El ajuste del precio del diésel puede corregir una distorsión: durante años el Estado sostuvo un precio subsidiado mientras aumentaba la necesidad de importar combustibles y disminuían las divisas disponibles. Evitar ese costo puede aliviar las cuentas públicas y reducir la presión para buscar nuevo financiamiento.
Pero ahorrar recursos o dejar de prestarse dinero no equivale a resolver el problema energético. Bolivia puede gastar menos en subsidios y continuar exactamente igual de dependiente del diésel importado.
Ahí aparece la pregunta que se escucha en la calle: ¿por qué el país sigue pensando solamente en el parche de hoy y no en la energía que necesitará dentro de diez, quince o veinte años?
Una política energética seria debería comenzar a diseñar esa transición ahora. No significa eliminar de golpe el diésel ni desconocer las limitaciones tecnológicas del transporte pesado, la agricultura o la industria.

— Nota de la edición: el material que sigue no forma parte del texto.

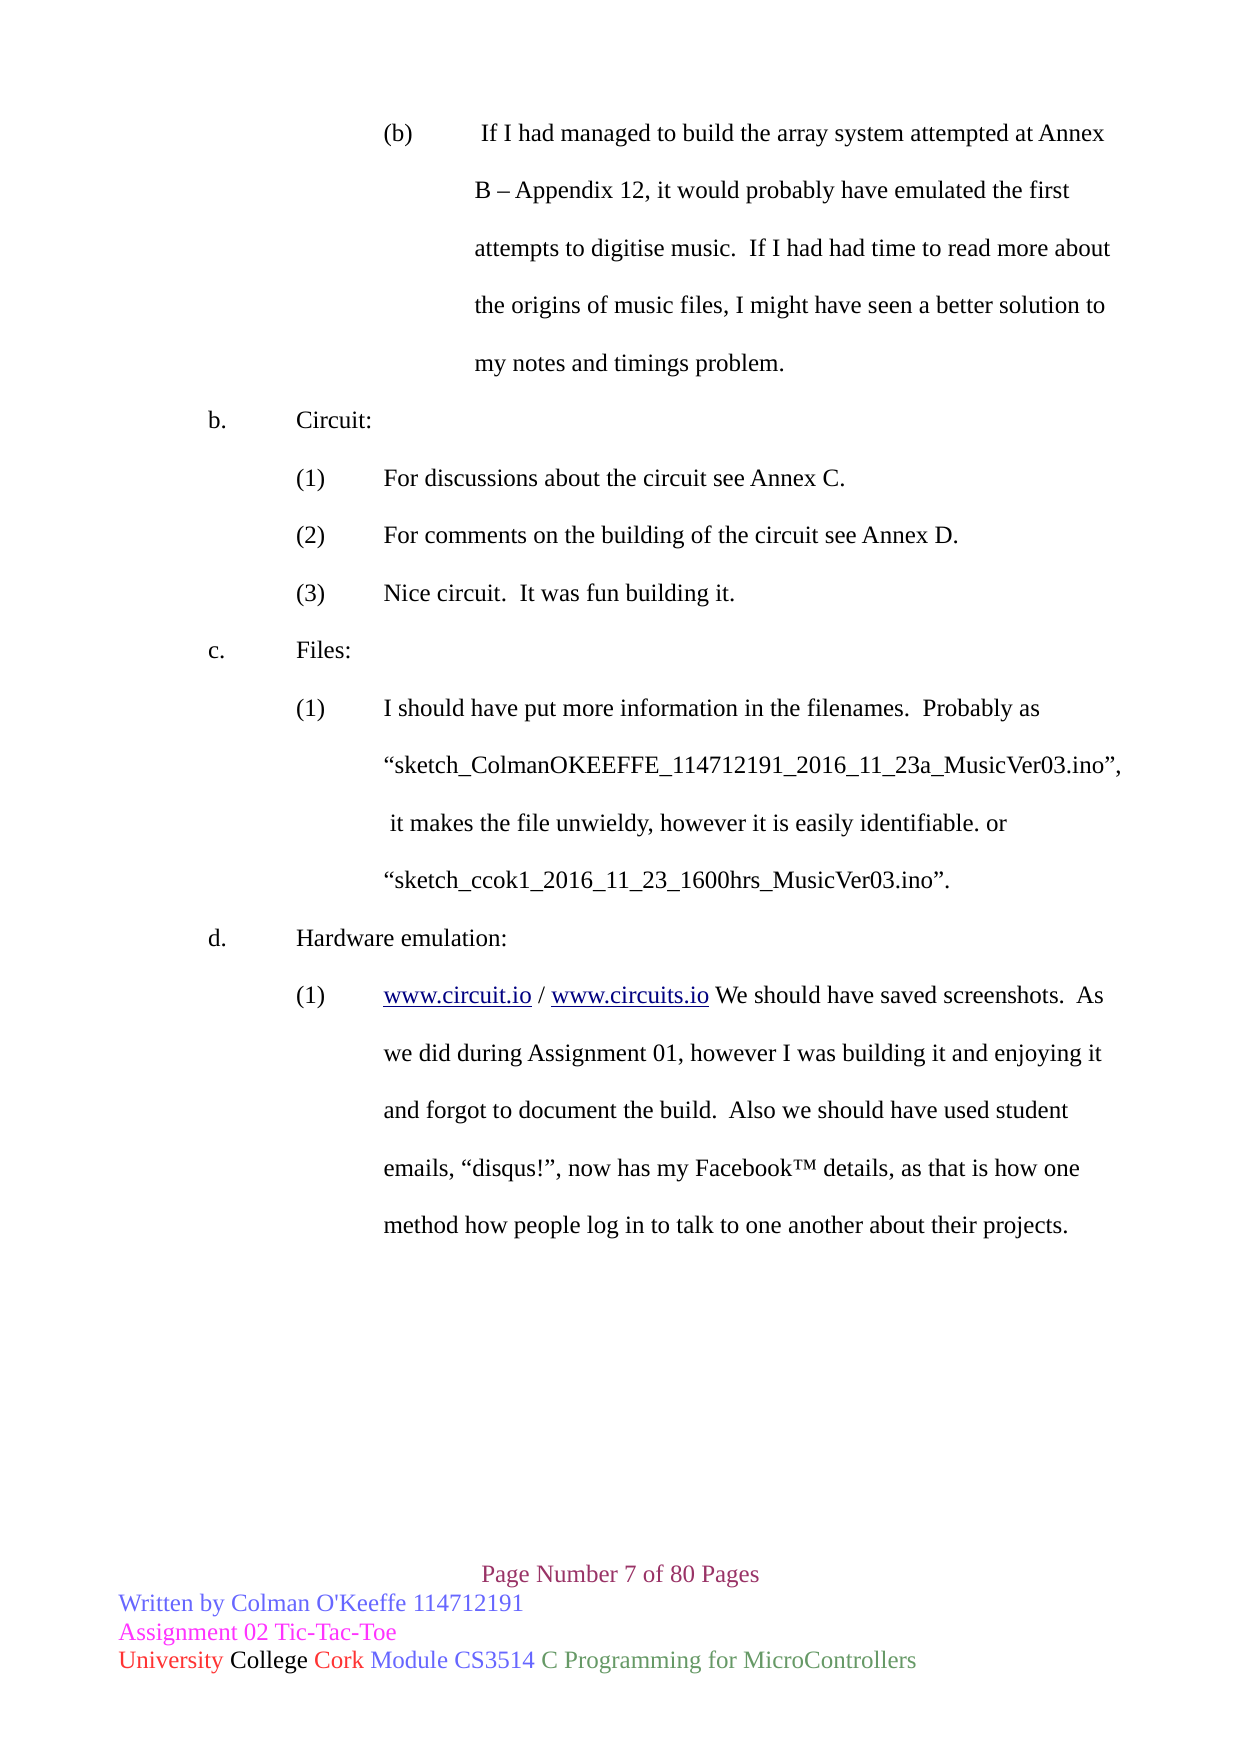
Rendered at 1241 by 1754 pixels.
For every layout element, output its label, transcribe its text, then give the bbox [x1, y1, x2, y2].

list it makes the file unwieldy, however it is easily identifiable. or “sketch_ccok1_2016_11_23_1600hrs_MusicVer03.ino”. [296, 808, 1122, 894]
list For comments on the building of the circuit see Annex D. [296, 521, 1122, 549]
list Nice circuit. It was fun building it. [296, 578, 1122, 607]
list If I had managed to build the array system attempted at Annex B – Appendix 12, it would probably have emulated the first attempts to digitise music. If I had had time to read more about the origins of music files, I might have seen a better solution to my notes and timings problem. [383, 118, 1122, 377]
list For discussions about the circuit see Annex C. [296, 463, 1122, 492]
list Circuit: [208, 406, 1122, 434]
list I should have put more information in the filenames. Probably as “sketch_ColmanOKEEFFE_114712191_2016_11_23a_MusicVer03.ino”, [296, 693, 1122, 779]
list Files: [208, 636, 1122, 664]
list Hardware emulation: [208, 923, 1122, 952]
list www.circuit.io / www.circuits.io We should have saved screenshots. As we did during Assignment 01, however I was building it and enjoying it and forgot to document the build. Also we should have used student emails, “disqus!”, now has my Facebook™ details, as that is how one method how people log in to talk to one another about their projects. [296, 981, 1122, 1239]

Significa establecer una estrategia gradual para que cada sector pueda incorporar alternativas cuando sean técnica y económicamente viables.
Eso supone desarrollar generación solar y eólica, avanzar en la electrificación del transporte donde sea posible, fortalecer los biocombustibles y evaluar otras tecnologías que permitan reducir progresivamente la dependencia de los combustibles fósiles.
También implica algo que suele quedar fuera del debate: crear infraestructura, inversión, regulación y conocimiento nacional para que esa transición sea posible. No basta con anunciar energías alternativas; hay que construir las condiciones para producirlas, almacenarlas, distribuirlas y utilizarlas.
El debate sobre el diésel, por tanto, puede convertirse en una oportunidad. Bolivia está enfrentando una restricción de divisas, una elevada dependencia de combustibles importados y una crisis del modelo de subvención. Resolver la emergencia es indispensable, pero quedarse únicamente en el precio sería volver a administrar el problema.